I always want to know if the toothpaste contains microbeads and the closer look at the toothpaste does not show any beads in it. It’s almost silky smooth to the eye.

A hair gel?

Also the ingredients list (see at the end of this post) does not state any microbeads (polyethylene or polypropylene).

So, lets put the toothpaste on my beloved Philips Sonicare’s bristles. The toothpaste is very firm in texture and stays put when applied to the brush. That is a plus in my opinion.

The best toothbrush ever! And pretty good toothpaste as well.

The toothpaste tastes pleasant and is not too strong in flavour. It is minty, but has this kind of earthy taste, like hint of herbs. So far no burning or any other unpleasant sensations can be felt.

It forms a slight foam despite the fact that it does not have sodium lauryl sulfate (SLS aka soap) in it. This is another plus as SLS can cause adverse reactions. Instead there are three other ingredients that have bubble-forming properties (Hydroxyethylcellulose, Lauryl Glucoside and Cocamidopropyl Betaine).

I must say that this toothpaste is very pleasant to use compared to ones that have no bubble-forming agents and kind of vanish in mouth when brushing.
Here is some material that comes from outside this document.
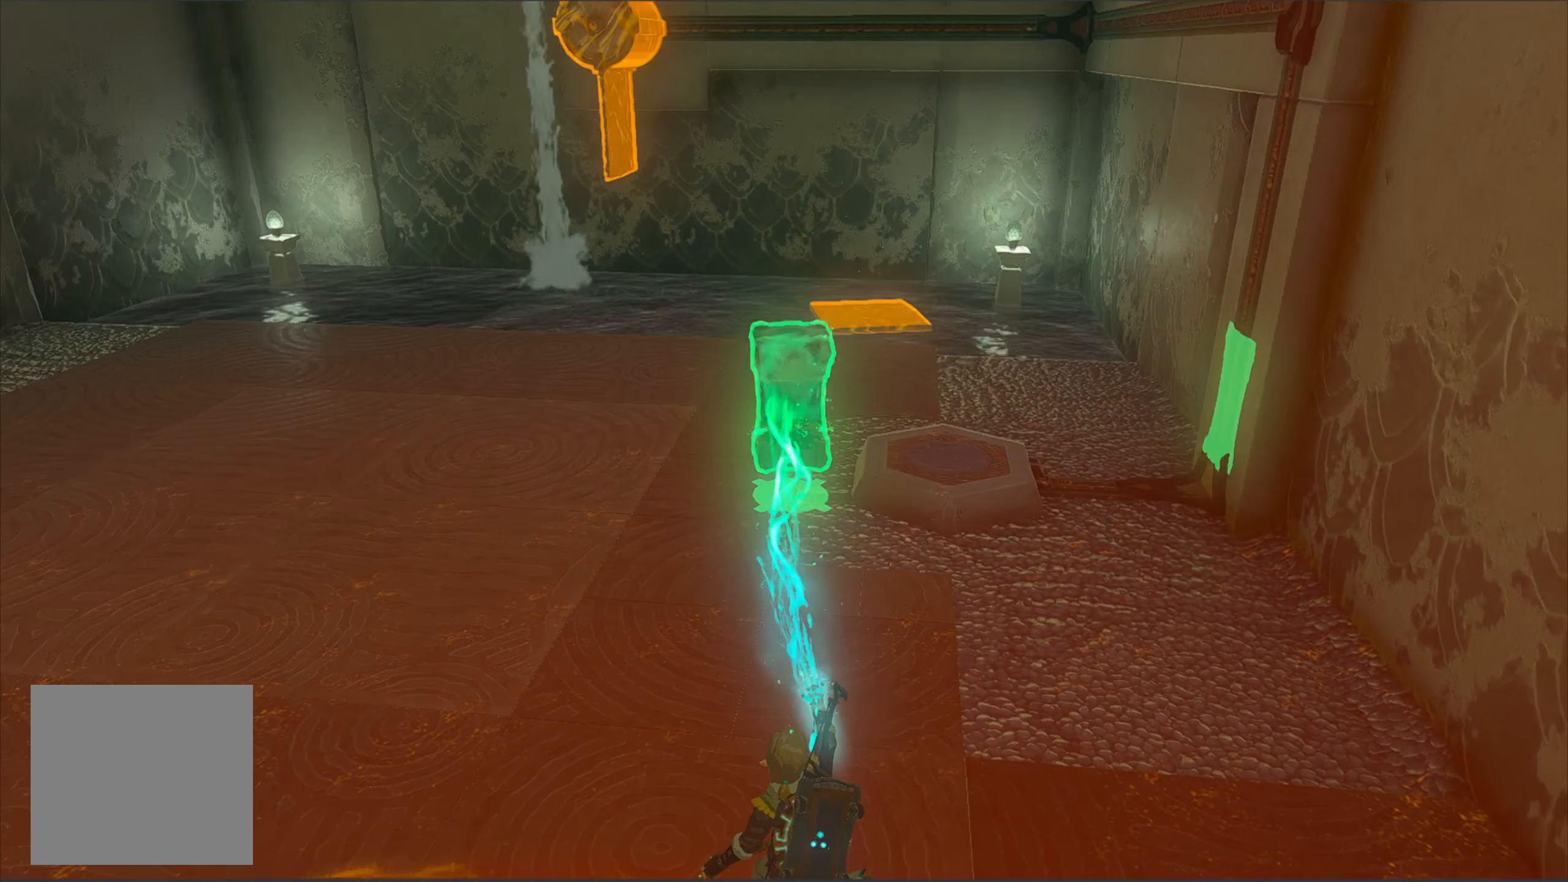
{"buttons": ["X"], "left_stick": "center", "right_stick": "center", "events": [[417, "X", "down"]]}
I have found that many of my patients are wondering if non-foaming toothpastes actually do their job. Of course non-foaming toothpastes are as effective to one’s dental health as the foaming ones but somehow people have associated foaming to the effectiveness of the toothpaste.

After brushing for about 2 minutes, it still feels pleasant in mouth. No numbing or burning feeling can be felt.
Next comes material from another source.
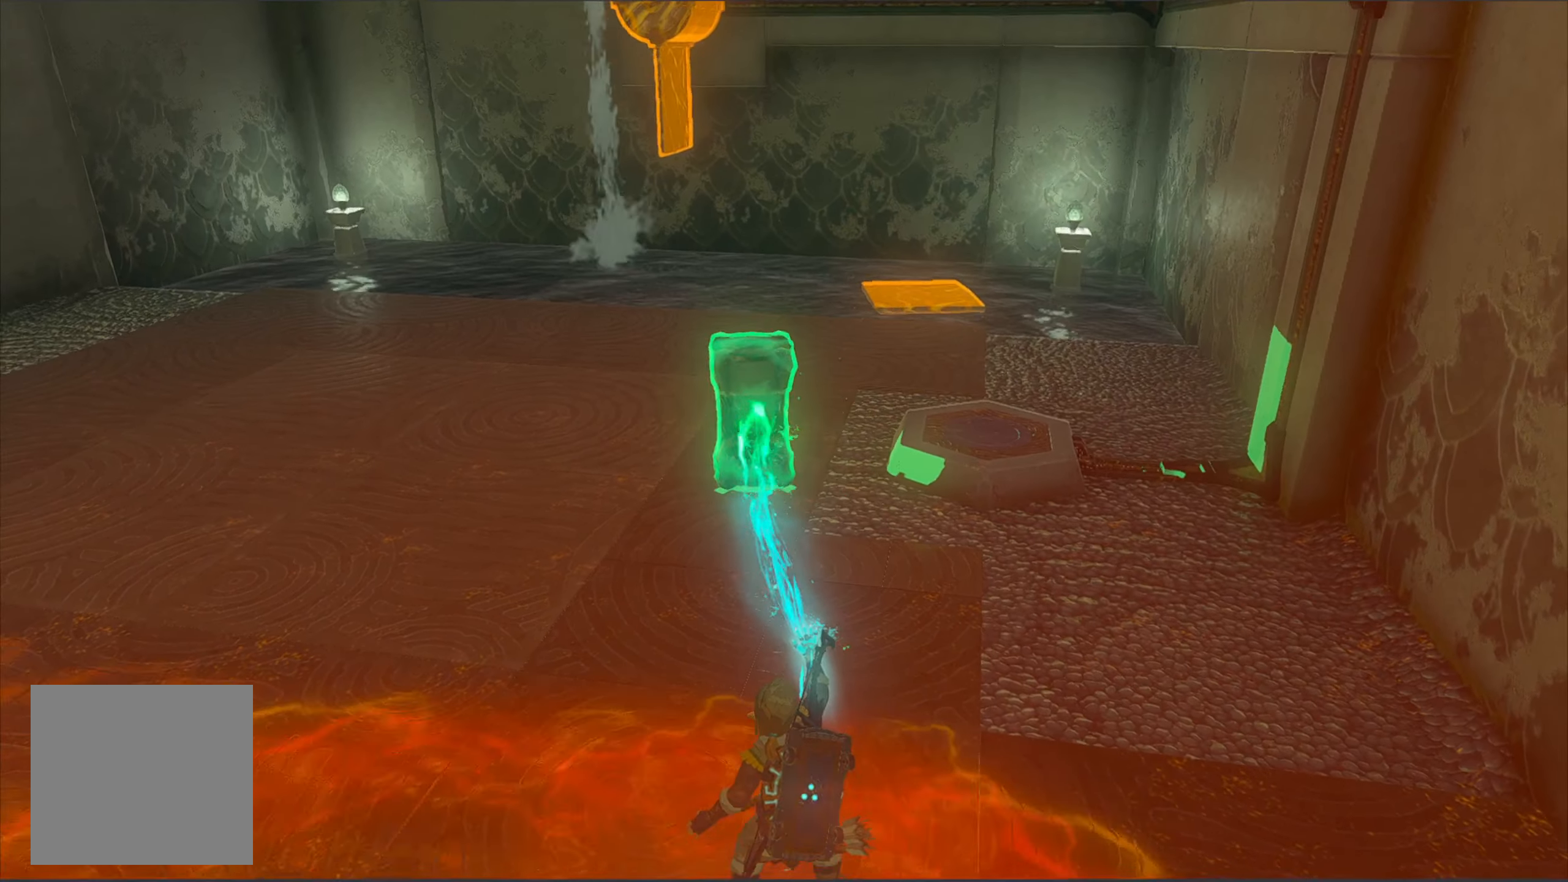
{"buttons": [], "left_stick": "up-right", "right_stick": "center", "events": [[33, "X", "up"], [400, "left_stick", "up-right"]]}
After spitting out the toothpaste a fresh feeling stays for a long time in mouth. Also my teeth feel VERY clean and smooth. This in fact is worrying for me as a dental professional and only one question pops up in my mind:

what is the RDA of this toothpaste?

Well, I found the answer from the internet and to my surprise the RDA level is only 50! Amazing! With very low abrasivity this toothpaste does it’s job very well. Another plus deserved.

Would I recommend

It definitely cleans well and that alone is reason enough to recommend it.

But as a dental professional I must look deeper.

I am always interested in the ingredients that can cause adverse reaction. I once experienced an adverse reaction from a toothpaste and since then I have been more alert when my patients experience e.g. dry mouth or have lichenoid lesions in mouth. These and many other symptoms can be caused by certain ingredients in toothpaste.

In Gum ActiVital toothpaste there is cocamidopropyl betaine, which is a foaming agent that can cause adverse reaction. It has been named as an Allergen of The Year 2014 by the American Contact Dermatitis Society. This fact alone is pretty condemning.

Also flavourings in toothpaste can cause adverse reaction and with ActiVital toothpaste the flavouring is only stated with a word aroma. Pretty vague description and as a consumer I would definitely want to know more about it. The packaging states fresh mint but why not clarify it on the ingredient list? There is funny error on their website regarding the flavouring. It’s the

Yummy strawberry flavor

From Sunstar website.

I noticed this just after I had written my experience of the taste (earthy taste, like hint of herbs). Made me smile. They must have mixed up the advertisement contents of their children’s toothpaste and ActiVital toothpaste. Should they be informed about this error or just leave it like it is?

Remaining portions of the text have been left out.